Page-level text extractions:
-------------------------

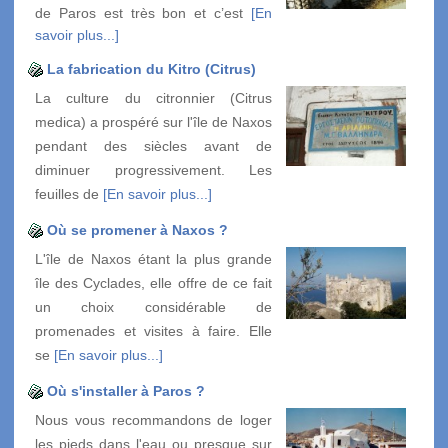
de Paros est très bon et c’est
[En
savoir plus...]
La fabrication du Kitro (Citrus)
La culture du citronnier (Citrus
medica) a prospéré sur l'île de Naxos
pendant des siècles avant de
diminuer progressivement. Les
feuilles de
[En savoir plus...]
Où se promener à Naxos ?
L'île de Naxos étant la plus grande
île des Cyclades, elle offre de ce fait
un choix considérable de
promenades et visites à faire. Elle
se
[En savoir plus...]
Où s'installer à Paros ?
Nous vous recommandons de loger
les pieds dans l'eau ou presque sur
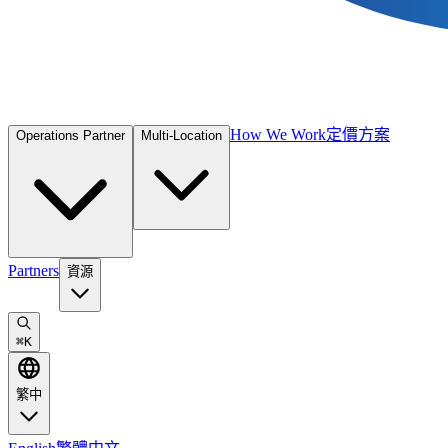
How We Work
定價方案
Operations Partner
Multi-Location
Partners
資源
⌘
K
繁中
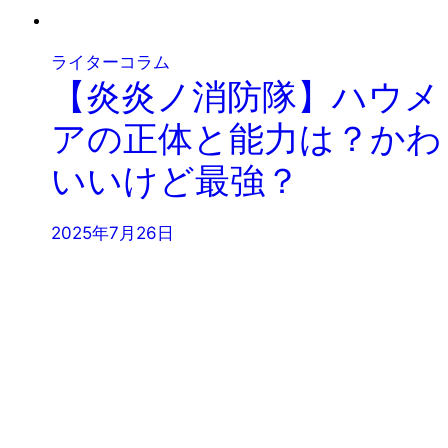
ライターコラム
【炎炎ノ消防隊】ハウメ
アの正体と能力は？かわ
いいけど最強？
2025年7月26日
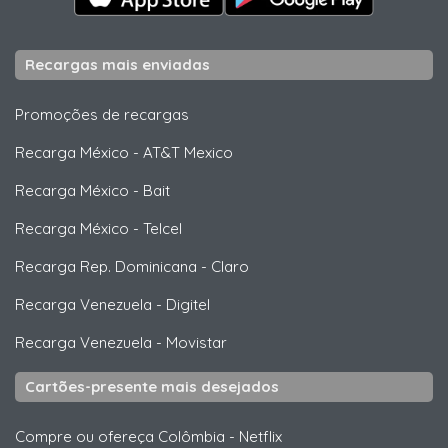
Recargas mais enviadas
Promoções de recargas
Recarga México
-
AT&T Mexico
Recarga México
-
Bait
Recarga México
-
Telcel
Recarga Rep. Dominicana
-
Claro
Recarga Venezuela
-
Digitel
Recarga Venezuela
-
Movistar
Cartões-presente mais desejados
Compre ou ofereça Colômbia
-
Netflix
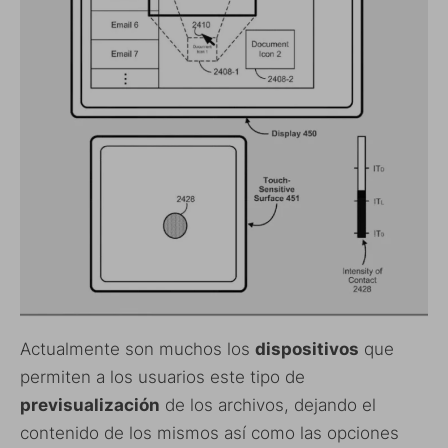
Actualmente son muchos los
dispositivos
que
permiten a los usuarios este tipo de
previsualización
de los archivos, dejando el
contenido de los mismos así como las opciones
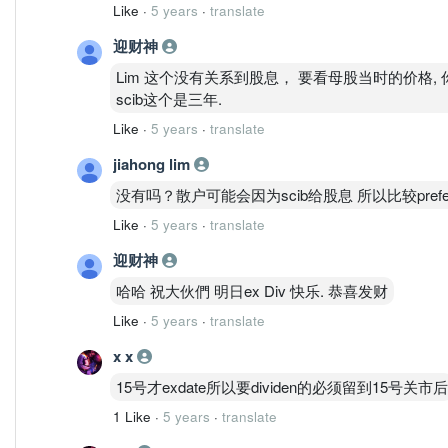
Like
·
5 years
·
translate
迎财神
Lim 这个没有关系到股息， 要看母股当时的价格, 你看
scib这个是三年.
Like
·
5 years
·
translate
jiahong lim
没有吗？散户可能会因为scib给股息 所以比较prefer母
Like
·
5 years
·
translate
迎财神
哈哈 祝大伙們 明日ex Div 快乐. 恭喜发财
Like
·
5 years
·
translate
x x
15号才exdate所以要dividen的必须留到15号关市后
1 Like
·
5 years
·
translate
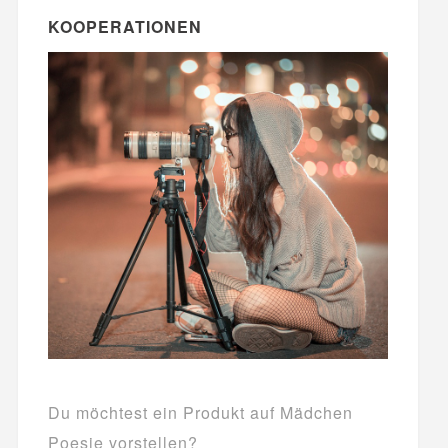
KOOPERATIONEN
Du möchtest ein Produkt auf Mädchen
Poesie vorstellen?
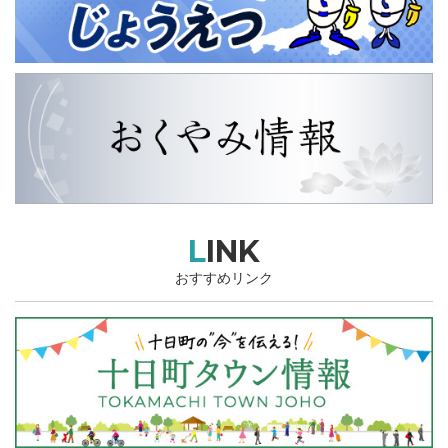
LINK
おすすめリンク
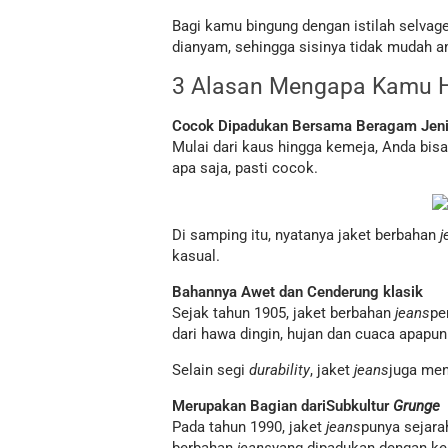
Bagi kamu bingung dengan istilah selvage 
dianyam, sehingga sisinya tidak mudah am
3 Alasan Mengapa Kamu H
Cocok Dipadukan Bersama Beragam Jeni
Mulai dari kaus hingga kemeja, Anda bi
apa saja, pasti cocok.
Di samping itu, nyatanya jaket berbahan
j
kasual.
Bahannya Awet dan Cenderung klasik
Sejak tahun 1905, jaket berbahan
jeans
pe
dari hawa dingin, hujan dan cuaca apapun
Selain segi
durability
, jaket
jeans
juga men
Merupakan B
agian dari
S
ubkultur
G
runge
Pada tahun 1990, jaket
jeans
punya sejara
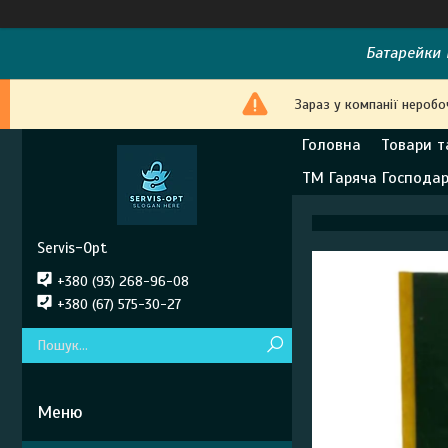
Батарейки E
Зараз у компанії неробо
Головна
Товари т
ТМ Гаряча Господа
Servis-Opt
+380 (93) 268-96-08
+380 (67) 575-30-27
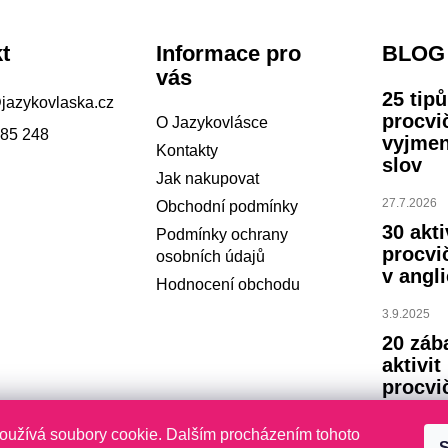
t
Informace pro
BLOG
vás
25 tip
@
jazykovlaska.cz
procvi
O Jazykovlásce
785 248
vyjme
Kontakty
slov
Jak nakupovat
27.7.2026
Obchodní podmínky
30 akti
Podmínky ochrany
procvi
osobních údajů
v angli
Hodnocení obchodu
3.9.2025
20 záb
aktivit
procvi
abece
oužívá soubory cookie. Dalším procházením tohoto
S
23.7.2024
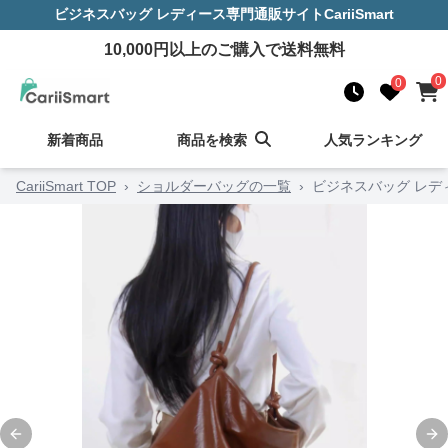
ビジネスバッグ レディース
専門通販サイト
CariiSmart
10,000
円以上のご購入で送料無料
0
0
新着商品
商品を検索
人気ランキング
CariiSmart TOP
›
ショルダーバッグの一覧
›
ビジネスバッグ レデ
Previous slide
Ne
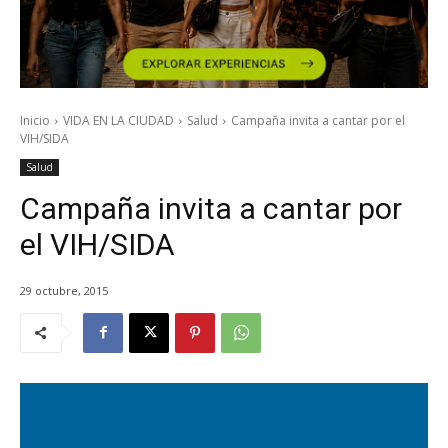
Inicio
VIDA EN LA CIUDAD
Salud
Campaña invita a cantar por el
VIH/SIDA
Salud
Campaña invita a cantar por
el VIH/SIDA
29 octubre, 2015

-------------------------

**To-do item**
Please transcribe exactly the lines from the one that contains "Зараз у компанії неробо" through the closing line of the entries, with no pictures.

**Response to the task**
Зараз у компанії неробо
Головна
Товари т
ТМ Гаряча Господа
Servis-Opt
+380 (93) 268-96-08
+380 (67) 575-30-27
t
Informace pro
BLOG
vás
25 tip
@
jazykovlaska.cz
procvi
O Jazykovlásce
785 248
vyjme
Kontakty
slov
Jak nakupovat
27.7.2026
Obchodní podmínky
30 akti
Podmínky ochrany
procvi
osobních údajů
v angli
Hodnocení obchodu
3.9.2025
20 záb
aktivit
procvi
abece
oužívá soubory cookie. Dalším procházením tohoto
S
23.7.2024
ビジネスバッグ レディース
専門通販サイト
CariiSmart
10,000
円以上のご購入で送料無料
0
0
新着商品
商品を検索
人気ランキング
CariiSmart TOP
›
ショルダーバッグの一覧
›
ビジネスバッグ レデ
Previous slide
Ne
Inicio
VIDA EN LA CIUDAD
Salud
Campaña invita a cantar por el
VIH/SIDA
Salud
Campaña invita a cantar por
el VIH/SIDA
29 octubre, 2015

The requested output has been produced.